未だにすべてが夢なのではないか、と、毎朝起きるたび怖くなる。隣に彼が寝ているときですらそう思うのだから、よほどのことだ。もしも本当にすべてが夢だとするならば、泣き喚くこともなく案外すんなり受け入れられるだろうけれど、きっと一生喪失感を抱いて生きていくような気がする。あの日見た夢の中のままだ。

人はどのようにすれば、心から感情を実感できるのだろうか?詩や短歌さまざまな方法で言語化する、自分の心情を歌ったような曲を聴く、退屈な日々の中で模索して試してはいるものの、まだ足りない気がする。否、足りてはいるかもしれないが、毎日更新される感情についていけていないような気がする。だって少し前のわたしはといえば、毎朝乗りたくもない満員電車に揺られ、代わり映えの無い仕事をやり過ごし、毎晩乗りたくもない満員電車に揺られ、ただ明日に怯え眠るだけだった。心地の良い道を歩くだけで職場に着き、暇なときにはこうして日記を書き、中央線沿いの自宅にてもっとも尊敬する人と過ごすのを楽しみに生きているなんて、到底信じられないのだ。

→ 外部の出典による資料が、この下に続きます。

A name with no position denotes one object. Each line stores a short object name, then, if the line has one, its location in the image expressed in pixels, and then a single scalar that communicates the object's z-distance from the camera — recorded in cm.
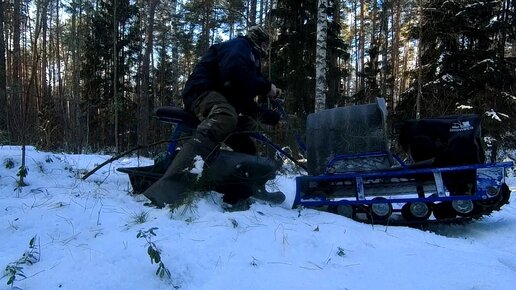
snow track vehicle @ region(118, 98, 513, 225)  399
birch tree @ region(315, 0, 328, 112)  1144
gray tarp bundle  424
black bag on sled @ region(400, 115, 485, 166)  408
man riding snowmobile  361
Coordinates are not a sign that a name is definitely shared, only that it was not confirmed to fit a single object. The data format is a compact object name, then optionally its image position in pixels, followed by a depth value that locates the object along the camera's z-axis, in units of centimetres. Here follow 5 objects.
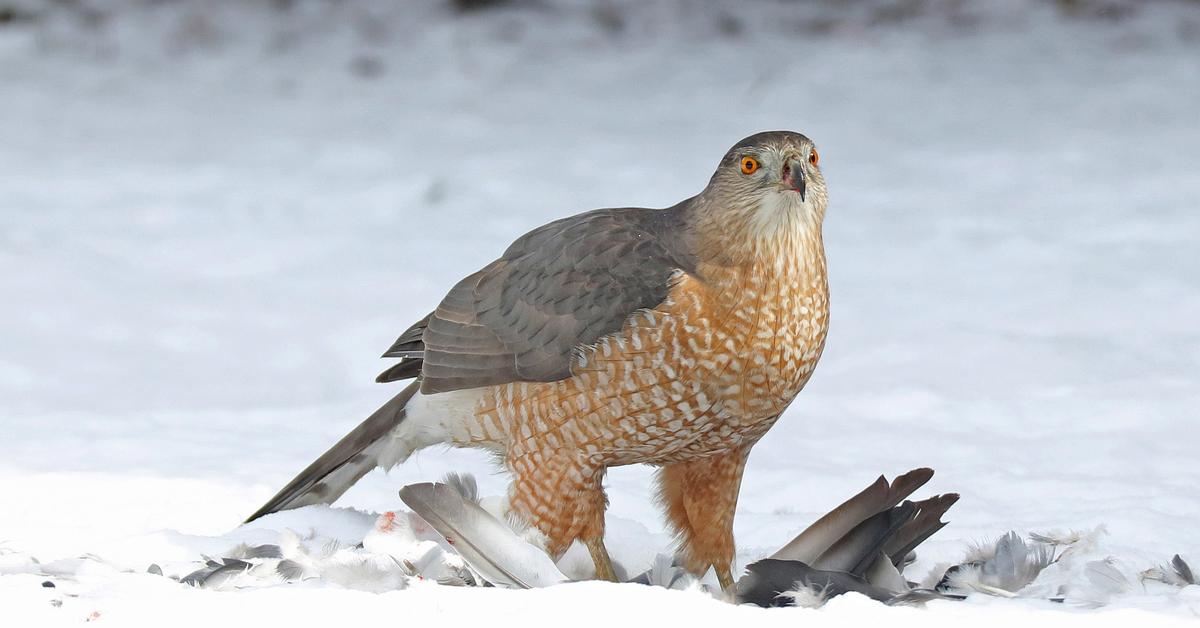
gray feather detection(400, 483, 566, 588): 781
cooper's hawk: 774
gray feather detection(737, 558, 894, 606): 773
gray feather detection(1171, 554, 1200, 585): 827
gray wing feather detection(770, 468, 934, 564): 840
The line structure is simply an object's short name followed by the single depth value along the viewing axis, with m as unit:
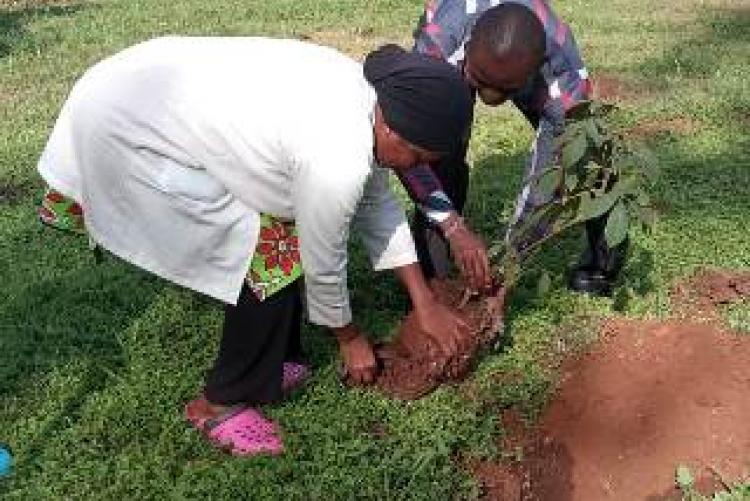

好きな人と過ごした濃密で輝かしい時間を一分一秒たりとも取り零さないよう、何度も何度も反芻することで精一杯になっている。時間は止まることなく季節は巡り、彼と出会った冬、これから始まろうとしている春が、今後の人生において幾度となくやってくる。その頃わたしはもう少し大人になれているだろうか?